The whoosh to which the title refers what can happen in a Creation Company when, as one executive explained, We were all working hard. We were heading in the right direction and the next thing you know, things were just falling our way and we were running and gunning and boom, we were there. Thats what [italics] whoosh feels like. In other words, those involved are in active, indeed intensive collaboration. Together, they enter what has been referred to in competitive athletics as the zone. The basketball touches only the bottom of the net. For a batter, each baseball thrown by the pitcher seems to be the size of a melon. For collaborators such as those described in Bennis Organizing Genius, there is a moment when they finally realize how to create the first nuclear weapon (The Manhattan Project) or the first feature-length animated film (Snow White and the Seven Dwarfs) or the first personal computer (Xerox PARC). All of the hard work, countless failures, and personal sacrifices have finally made this shared moment possible. There is a collective adrenaline rush.

Such a moment is obviously rare but virtually (no pun intended) impossible in Compliance Companies which, in terms of their culture and structure, are antithetical to a whoosh.
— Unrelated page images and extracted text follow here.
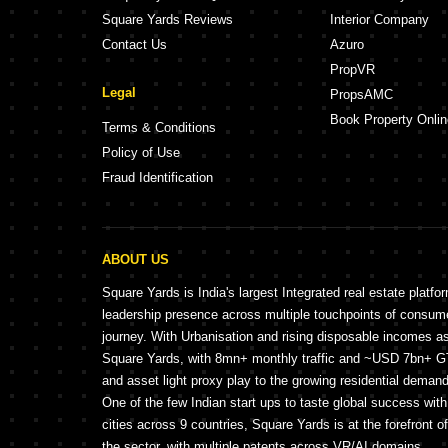
Square Yards Reviews
Interior Company
Contact Us
Azuro
PropVR
Legal
PropsAMC
Book Property Onlin
Terms & Conditions
Policy of Use
Fraud Identification
ABOUT US
Square Yards is India's largest Integrated real estate platfo
leadership presence across multiple touchpoints of consu
journey. With Urbanisation and rising disposable incomes a
Square Yards, with 8mn+ monthly traffic and ~USD 7bn+ GTV
and asset light proxy play to the growing residential demand 
One of the few Indian start ups to taste global success wit
cities across 9 countries, Square Yards is at the forefront o
the sector, with multiple patents across VR/AI domains.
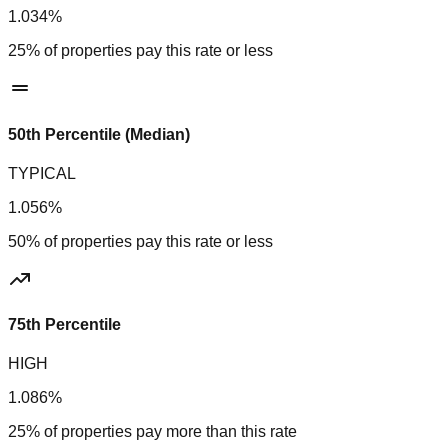
1.034%
25% of properties pay this rate or less
50th Percentile (Median)
TYPICAL
1.056%
50% of properties pay this rate or less
75th Percentile
HIGH
1.086%
25% of properties pay more than this rate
McGehee correctly stresses the importance of rigorous and constant conversations about what an ortganization really values most. What are its non-negotiable values? Do these values nourish and enrich what are the dominant components of a Creation Company? Specifically, leaders who emphasize freedom, not control, an understanding that success means creating the new, not replicating the old; and finally, have a work style that values individual expression and collaborative work, rather than a work style that values group conformity and individual effort which ensures that conformity.

If you believe in the values of a Creation Company and are currently involved in a Compliance Company, you have two choices: either do everything possible to help it become a Creation Company or leave it and become involved with one which is. Keep in mind that anyone who is totally committed to those values is viewed as dangerous to those who dont. For me, one of this brilliant books most important points is that Creation Companies are (by nature) a serious threat to Compliance Companies. They have unleashed, nourished, and sustained a creative spirit which achieves for them a decisive competitive advantage. McGehee urges his reader to challenge and test the examples and models he provides. Use them to change yourself and your organization. Use them to develop creative possibility, and to unleash your own [italics] whoosh. If you accept the challenge, through this book, McGehee will accompany you each step of the way. The decision is yours.